Since singing with the Wild on July 1, 2006, Backstrom has made a home in net for the Minnesota Wild, racking up a career record of 160-109 with a 2.42 GAA.

Across the river in Minneapolis, the 23-year-old Raty has been dominant for the University of Minnesota women's hockey team since joining the Gophers in 2009. She led the nation with a 1.35 GAA last season, posting 10 shutouts in 40 games started for the national champions. Raty is a main component in the Gophers' 30-game win streak that has spanned the past two seasons.

The two goalies grew up about 13 miles from each other in their native Finland. Backstrom was born on February 13, 1978, in Helsinki; eleven years later, Raty was born in Espoo. The two may be separated by 11 years, but they share a love of goaltending.

"I didn't know exactly the age, but every time I used to play I went into net," Backstrom said. "I don't know why, but I wanted to be in the net. My father was a goalie, my grandfather was a goalie, so maybe I have to blame them. I don't think they told me or wanted to be a goalie. It's something that just happened."

Raty, like Backstrom never wanted to play any other position. She played forward or defense only if her coaches made her. By the time she was 5, Raty had a goalie coach.

"I knew it when I was 3 or 4," she said. "I remember telling my mom I wanted to skate and I want you to give me a blocker and glove. I always had a blocker and glove, even if I skated out.
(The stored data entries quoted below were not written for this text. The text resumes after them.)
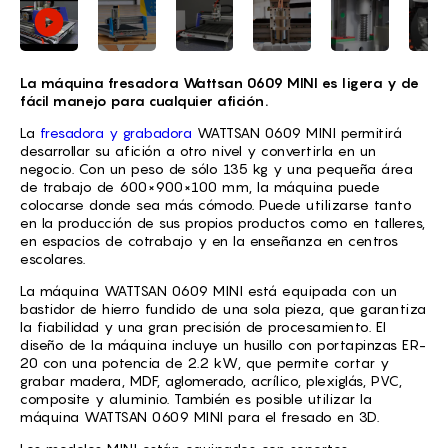
La máquina fresadora Wattsan 0609 MINI es ligera y de
fácil manejo para cualquier afición.
La
fresadora y grabadora
WATTSAN 0609 MINI permitirá
desarrollar su afición a otro nivel y convertirla en un
negocio. Con un peso de sólo 135 kg y una pequeña área
de trabajo de 600×900×100 mm, la máquina puede
colocarse donde sea más cómodo. Puede utilizarse tanto
en la producción de sus propios productos como en talleres,
en espacios de cotrabajo y en la enseñanza en centros
escolares.
La máquina WATTSAN 0609 MINI está equipada con un
bastidor de hierro fundido de una sola pieza, que garantiza
la fiabilidad y una gran precisión de procesamiento. El
diseño de la máquina incluye un husillo con portapinzas ER-
20 con una potencia de 2.2 kW, que permite cortar y
grabar madera, MDF, aglomerado, acrílico, plexiglás, PVC,
composite y aluminio. También es posible utilizar la
máquina WATTSAN 0609 MINI para el fresado en 3D.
I always wanted to be a goalie in my heart."

Like most goalies, both enjoy the pressure of their position.

"For goalies, you grow up with it," Backstrom said. "In a certain way, you have to like it – it's probably the thing that is going to push you. You pretty much decide the outcome of every game, but I think every goalie likes it. I don't know why, but you enjoy that everything you do out there it is something that is going to have a difference."
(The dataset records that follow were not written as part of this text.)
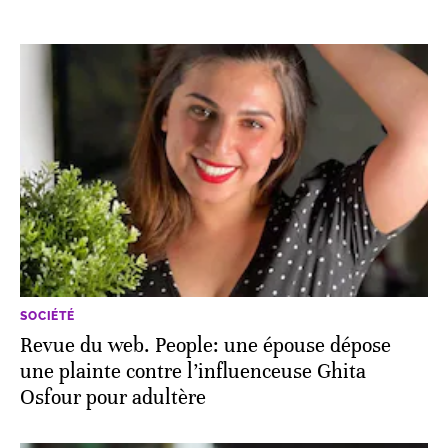
SOCIÉTÉ
Revue du web. People: une épouse dépose
une plainte contre l’influenceuse Ghita
Osfour pour adultère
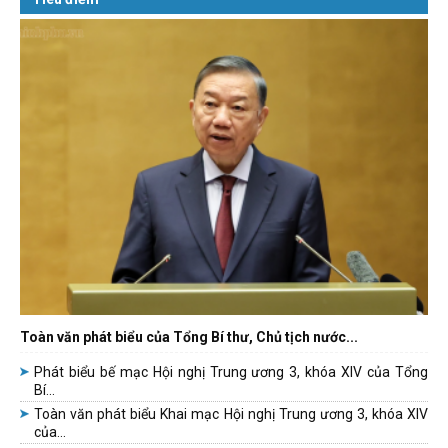
Toàn văn phát biểu của Tổng Bí thư, Chủ tịch nước...
Phát biểu bế mạc Hội nghị Trung ương 3, khóa XIV của Tổng
Bí...
Toàn văn phát biểu Khai mạc Hội nghị Trung ương 3, khóa XIV
của...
Raty has enjoyed the pressure on the international stage since a very young age. At 15, she was the starting goaltender for the Finnish women's Olympic team. She has played in more than 65 international games and led the Finnish women's team to a bronze medal in the 2010 Olympics in Vancouver.

"I like to play under pressure, and I know if I let in a couple goals we probably won't win," Raty said. "I enjoy having a lot of pressure."

Though both goalies are successful, their styles are slightly different. Backstrom employs the Finnish style, which emphasizes strong techniques and being in the correct position.

"It is not stand up, it is not butterfly," he said. "It is try to catch the puck. Be in the right place so you don't have to make too many desperate saves. It's trying to be in the right place at the right time."

Raty has a strong technical base but is a little more daring.

"I have heard many people say I play like Tim Thomas when I play," she said of the longtime Boston Bruins goalie. "I am pretty aggressive. I come out for it. I do all different kind of diving saves."

Growing up, Raty had more access to the NHL and was able to pick up on many different styles of goaltending.

Dominik Hasek whose NHL career spanned of 16 seasons, is one of Raty's favorite goalies. Hasek won six Vezina Trophies from 1993-2001. Like Thomas, Hasek was known for an unorthodox style and unconventional saves.

The 34-year-old Backstrom didn't have the same access to NHL games as a child and mostly was influenced by Finnish goalies. While Raty has followed many goalies, she does say with a smile that "Finnish goalies are the best."

Backstrom and Raty have met several times, first at the 2006 Olympics, and the respect is mutual. While residing in Minnesota, the two have found it easy to follow each other's careers.

"I am a huge fan of his and his style of play, and I think I can learn a lot from him by just watching him play," Raty said.

Backstrom can't help but be impressed by Raty's accomplishments.

"You read the papers and follow how well she has been doing the last few years here," Backstrom said. "I don't want to go too far about women's hockey, but she is probably the best goalie in the world right now."

Hearing those words come for Backstrom was flattering for Raty.

"He has been one of the best Finnish goalies for many years, and he is a top goalie in the NHL," she said. "He knows how to play this position, and it is just a huge honor and big words."

Minnesota has become a second home for both Backstrom and Raty, but both to plan to return to Finland after their careers end. For now, though, Minnesotans will be able to continue to watch two of Finland's finest.